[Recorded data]
= = = = =

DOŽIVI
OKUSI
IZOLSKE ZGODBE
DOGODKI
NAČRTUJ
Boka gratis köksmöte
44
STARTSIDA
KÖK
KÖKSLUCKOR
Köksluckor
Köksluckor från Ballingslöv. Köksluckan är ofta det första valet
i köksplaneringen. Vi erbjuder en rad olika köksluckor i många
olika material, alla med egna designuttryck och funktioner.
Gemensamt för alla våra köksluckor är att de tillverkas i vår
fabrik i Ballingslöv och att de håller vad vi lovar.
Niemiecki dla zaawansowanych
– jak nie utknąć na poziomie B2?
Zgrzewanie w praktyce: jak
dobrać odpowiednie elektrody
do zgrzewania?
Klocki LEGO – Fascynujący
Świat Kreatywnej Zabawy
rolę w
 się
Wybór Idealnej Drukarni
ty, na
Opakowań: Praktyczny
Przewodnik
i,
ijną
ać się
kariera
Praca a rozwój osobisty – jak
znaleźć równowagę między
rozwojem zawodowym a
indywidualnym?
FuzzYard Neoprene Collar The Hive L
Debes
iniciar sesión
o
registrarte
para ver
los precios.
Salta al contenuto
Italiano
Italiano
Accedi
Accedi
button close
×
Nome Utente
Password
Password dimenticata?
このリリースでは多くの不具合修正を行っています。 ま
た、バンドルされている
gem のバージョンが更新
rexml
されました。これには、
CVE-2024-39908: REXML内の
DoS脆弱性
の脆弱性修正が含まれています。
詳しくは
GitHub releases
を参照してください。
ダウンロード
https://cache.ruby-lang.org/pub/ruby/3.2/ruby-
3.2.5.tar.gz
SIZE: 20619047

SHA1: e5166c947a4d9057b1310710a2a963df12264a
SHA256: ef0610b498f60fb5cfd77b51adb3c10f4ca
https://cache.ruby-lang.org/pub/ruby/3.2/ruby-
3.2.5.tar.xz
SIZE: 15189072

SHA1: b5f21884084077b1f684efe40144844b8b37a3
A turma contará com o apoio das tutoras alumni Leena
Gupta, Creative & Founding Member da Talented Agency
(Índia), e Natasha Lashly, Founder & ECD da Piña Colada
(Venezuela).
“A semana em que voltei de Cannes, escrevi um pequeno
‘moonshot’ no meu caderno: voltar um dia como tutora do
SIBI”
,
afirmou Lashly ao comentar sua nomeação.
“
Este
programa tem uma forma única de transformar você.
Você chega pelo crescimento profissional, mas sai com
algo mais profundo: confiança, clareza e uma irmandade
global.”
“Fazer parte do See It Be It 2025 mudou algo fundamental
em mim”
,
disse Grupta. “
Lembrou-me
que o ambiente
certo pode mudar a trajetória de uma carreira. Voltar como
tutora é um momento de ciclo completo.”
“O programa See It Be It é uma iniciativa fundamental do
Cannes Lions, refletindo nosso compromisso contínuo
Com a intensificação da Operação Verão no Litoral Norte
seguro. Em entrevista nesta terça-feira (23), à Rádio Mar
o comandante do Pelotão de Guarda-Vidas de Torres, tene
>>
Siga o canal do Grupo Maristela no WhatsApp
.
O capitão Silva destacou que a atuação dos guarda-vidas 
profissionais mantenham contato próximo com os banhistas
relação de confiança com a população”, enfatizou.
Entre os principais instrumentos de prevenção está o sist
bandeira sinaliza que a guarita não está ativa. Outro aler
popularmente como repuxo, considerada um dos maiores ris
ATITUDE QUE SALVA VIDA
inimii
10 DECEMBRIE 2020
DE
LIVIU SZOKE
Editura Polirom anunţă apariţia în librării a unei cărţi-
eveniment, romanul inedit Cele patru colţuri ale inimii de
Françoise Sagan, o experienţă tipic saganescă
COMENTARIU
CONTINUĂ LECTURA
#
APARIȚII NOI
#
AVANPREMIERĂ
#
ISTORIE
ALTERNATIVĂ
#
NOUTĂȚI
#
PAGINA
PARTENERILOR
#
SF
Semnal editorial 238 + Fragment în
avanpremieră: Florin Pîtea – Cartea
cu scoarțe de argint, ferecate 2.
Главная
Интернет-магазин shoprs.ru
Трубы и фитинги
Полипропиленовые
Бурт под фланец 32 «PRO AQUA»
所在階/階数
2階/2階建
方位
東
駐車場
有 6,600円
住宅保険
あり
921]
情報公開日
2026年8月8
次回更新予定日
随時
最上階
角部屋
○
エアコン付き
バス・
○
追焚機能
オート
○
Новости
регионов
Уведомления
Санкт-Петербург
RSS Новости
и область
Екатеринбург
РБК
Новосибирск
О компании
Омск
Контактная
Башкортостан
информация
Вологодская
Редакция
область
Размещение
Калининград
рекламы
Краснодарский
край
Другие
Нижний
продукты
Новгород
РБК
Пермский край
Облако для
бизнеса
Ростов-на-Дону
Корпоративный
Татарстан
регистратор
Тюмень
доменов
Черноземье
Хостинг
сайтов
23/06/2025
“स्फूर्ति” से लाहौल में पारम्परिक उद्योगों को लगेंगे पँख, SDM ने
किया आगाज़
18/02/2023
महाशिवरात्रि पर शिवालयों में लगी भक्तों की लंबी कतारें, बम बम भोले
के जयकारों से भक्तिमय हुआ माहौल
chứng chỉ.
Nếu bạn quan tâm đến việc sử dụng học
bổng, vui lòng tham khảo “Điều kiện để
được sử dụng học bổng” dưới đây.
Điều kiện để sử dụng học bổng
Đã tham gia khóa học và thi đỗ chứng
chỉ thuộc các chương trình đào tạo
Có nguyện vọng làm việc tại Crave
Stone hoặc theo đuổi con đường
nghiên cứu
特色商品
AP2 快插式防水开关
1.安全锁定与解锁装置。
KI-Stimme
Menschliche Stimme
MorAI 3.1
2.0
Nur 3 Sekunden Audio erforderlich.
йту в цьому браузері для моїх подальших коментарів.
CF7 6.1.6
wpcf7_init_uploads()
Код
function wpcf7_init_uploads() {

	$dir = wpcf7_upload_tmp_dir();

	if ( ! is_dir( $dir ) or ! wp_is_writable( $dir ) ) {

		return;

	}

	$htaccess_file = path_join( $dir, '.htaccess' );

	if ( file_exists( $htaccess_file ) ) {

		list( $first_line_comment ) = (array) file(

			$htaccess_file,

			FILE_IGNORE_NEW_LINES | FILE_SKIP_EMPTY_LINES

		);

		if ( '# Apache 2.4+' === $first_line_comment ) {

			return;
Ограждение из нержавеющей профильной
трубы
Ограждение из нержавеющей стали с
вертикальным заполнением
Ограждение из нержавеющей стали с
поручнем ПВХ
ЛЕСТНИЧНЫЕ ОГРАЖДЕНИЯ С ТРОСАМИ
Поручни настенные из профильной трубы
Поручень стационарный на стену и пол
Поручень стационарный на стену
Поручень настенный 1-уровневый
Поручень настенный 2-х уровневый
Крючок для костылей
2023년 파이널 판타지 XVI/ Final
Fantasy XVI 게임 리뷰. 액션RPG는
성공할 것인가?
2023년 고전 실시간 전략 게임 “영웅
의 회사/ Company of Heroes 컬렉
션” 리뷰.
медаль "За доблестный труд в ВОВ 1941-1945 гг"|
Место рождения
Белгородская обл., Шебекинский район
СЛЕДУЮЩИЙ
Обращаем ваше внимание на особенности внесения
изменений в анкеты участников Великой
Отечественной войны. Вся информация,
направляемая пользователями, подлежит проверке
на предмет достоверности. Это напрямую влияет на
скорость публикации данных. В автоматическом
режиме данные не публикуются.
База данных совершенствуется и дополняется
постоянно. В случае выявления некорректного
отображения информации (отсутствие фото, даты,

= = = = =

## TASK DESCRIPTION
Can you copy out every line of the records above without changing a single character?

## EXERCISE RESULT
DOŽIVI
OKUSI
IZOLSKE ZGODBE
DOGODKI
NAČRTUJ
Boka gratis köksmöte
44
STARTSIDA
KÖK
KÖKSLUCKOR
Köksluckor
Köksluckor från Ballingslöv. Köksluckan är ofta det första valet
i köksplaneringen. Vi erbjuder en rad olika köksluckor i många
olika material, alla med egna designuttryck och funktioner.
Gemensamt för alla våra köksluckor är att de tillverkas i vår
fabrik i Ballingslöv och att de håller vad vi lovar.
Niemiecki dla zaawansowanych
– jak nie utknąć na poziomie B2?
Zgrzewanie w praktyce: jak
dobrać odpowiednie elektrody
do zgrzewania?
Klocki LEGO – Fascynujący
Świat Kreatywnej Zabawy
rolę w
 się
Wybór Idealnej Drukarni
ty, na
Opakowań: Praktyczny
Przewodnik
i,
ijną
ać się
kariera
Praca a rozwój osobisty – jak
znaleźć równowagę między
rozwojem zawodowym a
indywidualnym?
FuzzYard Neoprene Collar The Hive L
Debes
iniciar sesión
o
registrarte
para ver
los precios.
Salta al contenuto
Italiano
Italiano
Accedi
Accedi
button close
×
Nome Utente
Password
Password dimenticata?
このリリースでは多くの不具合修正を行っています。 ま
た、バンドルされている
gem のバージョンが更新
rexml
されました。これには、
CVE-2024-39908: REXML内の
DoS脆弱性
の脆弱性修正が含まれています。
詳しくは
GitHub releases
を参照してください。
ダウンロード
https://cache.ruby-lang.org/pub/ruby/3.2/ruby-
3.2.5.tar.gz
SIZE: 20619047

SHA1: e5166c947a4d9057b1310710a2a963df12264a
SHA256: ef0610b498f60fb5cfd77b51adb3c10f4ca
https://cache.ruby-lang.org/pub/ruby/3.2/ruby-
3.2.5.tar.xz
SIZE: 15189072

SHA1: b5f21884084077b1f684efe40144844b8b37a3
A turma contará com o apoio das tutoras alumni Leena
Gupta, Creative & Founding Member da Talented Agency
(Índia), e Natasha Lashly, Founder & ECD da Piña Colada
(Venezuela).
“A semana em que voltei de Cannes, escrevi um pequeno
‘moonshot’ no meu caderno: voltar um dia como tutora do
SIBI”
,
afirmou Lashly ao comentar sua nomeação.
“
Este
programa tem uma forma única de transformar você.
Você chega pelo crescimento profissional, mas sai com
algo mais profundo: confiança, clareza e uma irmandade
global.”
“Fazer parte do See It Be It 2025 mudou algo fundamental
em mim”
,
disse Grupta. “
Lembrou-me
que o ambiente
certo pode mudar a trajetória de uma carreira. Voltar como
tutora é um momento de ciclo completo.”
“O programa See It Be It é uma iniciativa fundamental do
Cannes Lions, refletindo nosso compromisso contínuo
Com a intensificação da Operação Verão no Litoral Norte
seguro. Em entrevista nesta terça-feira (23), à Rádio Mar
o comandante do Pelotão de Guarda-Vidas de Torres, tene
>>
Siga o canal do Grupo Maristela no WhatsApp
.
O capitão Silva destacou que a atuação dos guarda-vidas 
profissionais mantenham contato próximo com os banhistas
relação de confiança com a população”, enfatizou.
Entre os principais instrumentos de prevenção está o sist
bandeira sinaliza que a guarita não está ativa. Outro aler
popularmente como repuxo, considerada um dos maiores ris
ATITUDE QUE SALVA VIDA
inimii
10 DECEMBRIE 2020
DE
LIVIU SZOKE
Editura Polirom anunţă apariţia în librării a unei cărţi-
eveniment, romanul inedit Cele patru colţuri ale inimii de
Françoise Sagan, o experienţă tipic saganescă
COMENTARIU
CONTINUĂ LECTURA
#
APARIȚII NOI
#
AVANPREMIERĂ
#
ISTORIE
ALTERNATIVĂ
#
NOUTĂȚI
#
PAGINA
PARTENERILOR
#
SF
Semnal editorial 238 + Fragment în
avanpremieră: Florin Pîtea – Cartea
cu scoarțe de argint, ferecate 2.
Главная
Интернет-магазин shoprs.ru
Трубы и фитинги
Полипропиленовые
Бурт под фланец 32 «PRO AQUA»
所在階/階数
2階/2階建
方位
東
駐車場
有 6,600円
住宅保険
あり
921]
情報公開日
2026年8月8
次回更新予定日
随時
最上階
角部屋
○
エアコン付き
バス・
○
追焚機能
オート
○
Новости
регионов
Уведомления
Санкт-Петербург
RSS Новости
и область
Екатеринбург
РБК
Новосибирск
О компании
Омск
Контактная
Башкортостан
информация
Вологодская
Редакция
область
Размещение
Калининград
рекламы
Краснодарский
край
Другие
Нижний
продукты
Новгород
РБК
Пермский край
Облако для
бизнеса
Ростов-на-Дону
Корпоративный
Татарстан
регистратор
Тюмень
доменов
Черноземье
Хостинг
сайтов
23/06/2025
“स्फूर्ति” से लाहौल में पारम्परिक उद्योगों को लगेंगे पँख, SDM ने
किया आगाज़
18/02/2023
महाशिवरात्रि पर शिवालयों में लगी भक्तों की लंबी कतारें, बम बम भोले
के जयकारों से भक्तिमय हुआ माहौल
chứng chỉ.
Nếu bạn quan tâm đến việc sử dụng học
bổng, vui lòng tham khảo “Điều kiện để
được sử dụng học bổng” dưới đây.
Điều kiện để sử dụng học bổng
Đã tham gia khóa học và thi đỗ chứng
chỉ thuộc các chương trình đào tạo
Có nguyện vọng làm việc tại Crave
Stone hoặc theo đuổi con đường
nghiên cứu
特色商品
AP2 快插式防水开关
1.安全锁定与解锁装置。
KI-Stimme
Menschliche Stimme
MorAI 3.1
2.0
Nur 3 Sekunden Audio erforderlich.
йту в цьому браузері для моїх подальших коментарів.
CF7 6.1.6
wpcf7_init_uploads()
Код
function wpcf7_init_uploads() {

	$dir = wpcf7_upload_tmp_dir();

	if ( ! is_dir( $dir ) or ! wp_is_writable( $dir ) ) {

		return;

	}

	$htaccess_file = path_join( $dir, '.htaccess' );

	if ( file_exists( $htaccess_file ) ) {

		list( $first_line_comment ) = (array) file(

			$htaccess_file,

			FILE_IGNORE_NEW_LINES | FILE_SKIP_EMPTY_LINES

		);

		if ( '# Apache 2.4+' === $first_line_comment ) {

			return;
Ограждение из нержавеющей профильной
трубы
Ограждение из нержавеющей стали с
вертикальным заполнением
Ограждение из нержавеющей стали с
поручнем ПВХ
ЛЕСТНИЧНЫЕ ОГРАЖДЕНИЯ С ТРОСАМИ
Поручни настенные из профильной трубы
Поручень стационарный на стену и пол
Поручень стационарный на стену
Поручень настенный 1-уровневый
Поручень настенный 2-х уровневый
Крючок для костылей
2023년 파이널 판타지 XVI/ Final
Fantasy XVI 게임 리뷰. 액션RPG는
성공할 것인가?
2023년 고전 실시간 전략 게임 “영웅
의 회사/ Company of Heroes 컬렉
션” 리뷰.
медаль "За доблестный труд в ВОВ 1941-1945 гг"|
Место рождения
Белгородская обл., Шебекинский район
СЛЕДУЮЩИЙ
Обращаем ваше внимание на особенности внесения
изменений в анкеты участников Великой
Отечественной войны. Вся информация,
направляемая пользователями, подлежит проверке
на предмет достоверности. Это напрямую влияет на
скорость публикации данных. В автоматическом
режиме данные не публикуются.
База данных совершенствуется и дополняется
постоянно. В случае выявления некорректного
отображения информации (отсутствие фото, даты,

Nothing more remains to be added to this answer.